### Text excerpt
__________________________________________________

Get output from input by feed forwarding it through the network
:param input_array: The input to get an output from, should be an array of the inputs
:return: an output array with 4 values of the shape 1x4
"""
# Add biases then multiply by weights, input => h_layer_1, this is done opposite because the input can be zero
h_layer_1_b = input_array + self.biases_input_hidden1
h_layer_1_w = np.dot(h_layer_1_b, self.weights_input_hidden1)
h_layer_1 = self.sigmoid(h_layer_1_w) # Run the output through a sigmoid function
# Multiply by weights then add biases, h_layer_1 => h_layer_2
h_layer_2_w = np.dot(h_layer_1, self.weights_hidden1_hidden2)
h_layer_2_b = h_layer_2_w + self.biases_hidden1_hidden2
h_layer_2 = self.sigmoid(h_layer_2_b)
# Multiply by weights then add biases, h_layer_2 => output
output_w = np.dot(h_layer_2, self.weights_hidden2_output)
output_b = output_w + self.biases_hidden2_output
output = self.sigmoid(output_b)
return output
When running the neural network manually, with a graphical version of the game enabled, it is clear the network almost never changes direction more than once. This confuses me, as I was under the impression that if all the weights and biases are generated randomly, the input would be processed randomly and give a random output, instead the output seems to change once on the first turn of the game, then never significantly change again.
When running the genetic algorithm, the highest fitness of each generation barely ever exceeds the fitness one would expect from a snake without input (in this case 16), which I suppose is correlated to the issue with the neural network. When it does exceed, the next generations will revert back to 16 again.
Any help with his issue would be appreciated immensely, I'm still new to this area, and I'm finding it really interesting. I'll gladly answer any more details if need be. My complete code can be found here, if anybody dares delve into that.

__________________________________________________

[Saved entries]
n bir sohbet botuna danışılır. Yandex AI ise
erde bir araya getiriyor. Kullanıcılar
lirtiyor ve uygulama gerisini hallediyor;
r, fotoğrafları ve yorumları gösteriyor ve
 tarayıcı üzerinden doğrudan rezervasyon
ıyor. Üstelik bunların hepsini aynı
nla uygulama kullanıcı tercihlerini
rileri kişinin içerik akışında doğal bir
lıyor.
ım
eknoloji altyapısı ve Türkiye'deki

__________________________________________________

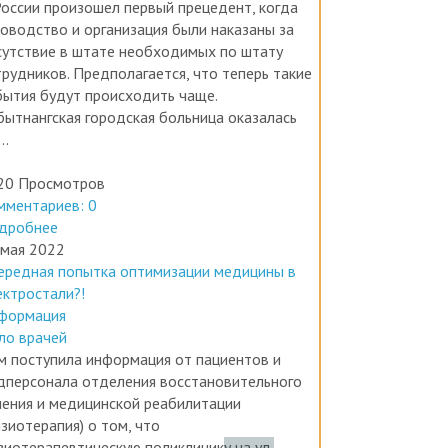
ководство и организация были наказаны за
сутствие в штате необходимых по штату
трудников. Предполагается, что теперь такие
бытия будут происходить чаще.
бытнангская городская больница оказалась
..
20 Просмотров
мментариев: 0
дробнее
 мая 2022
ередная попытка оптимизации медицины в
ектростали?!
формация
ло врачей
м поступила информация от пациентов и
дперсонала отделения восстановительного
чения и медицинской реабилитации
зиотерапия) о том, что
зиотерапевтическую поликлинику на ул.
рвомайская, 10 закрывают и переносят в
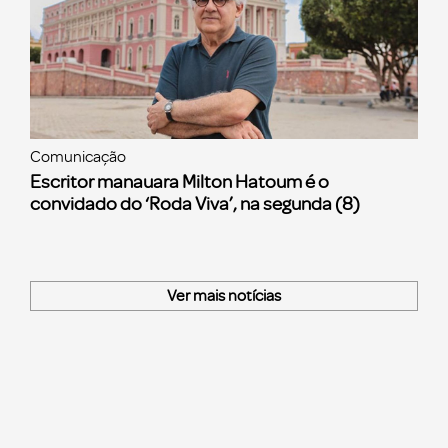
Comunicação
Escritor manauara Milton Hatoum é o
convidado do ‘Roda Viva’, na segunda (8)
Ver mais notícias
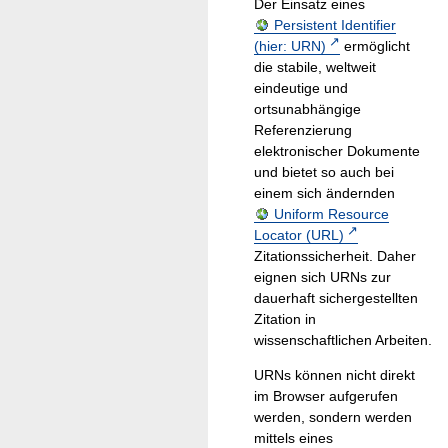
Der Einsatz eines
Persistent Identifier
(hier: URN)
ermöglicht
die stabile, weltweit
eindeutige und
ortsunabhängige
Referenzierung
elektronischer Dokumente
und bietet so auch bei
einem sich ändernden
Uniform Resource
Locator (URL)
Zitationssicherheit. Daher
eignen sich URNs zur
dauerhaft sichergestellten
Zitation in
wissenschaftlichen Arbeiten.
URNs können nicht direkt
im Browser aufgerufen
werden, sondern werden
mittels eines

__________________________________________________

### Problem requirements
Quote the neural network post word for word, beginning at "h_layer_1 = self.sigmoid(h_layer_1_w)" and continuing through "output = self.sigmoid(output_b)".

### Exercise result
h_layer_1 = self.sigmoid(h_layer_1_w) # Run the output through a sigmoid function
# Multiply by weights then add biases, h_layer_1 => h_layer_2
h_layer_2_w = np.dot(h_layer_1, self.weights_hidden1_hidden2)
h_layer_2_b = h_layer_2_w + self.biases_hidden1_hidden2
h_layer_2 = self.sigmoid(h_layer_2_b)
# Multiply by weights then add biases, h_layer_2 => output
output_w = np.dot(h_layer_2, self.weights_hidden2_output)
output_b = output_w + self.biases_hidden2_output
output = self.sigmoid(output_b)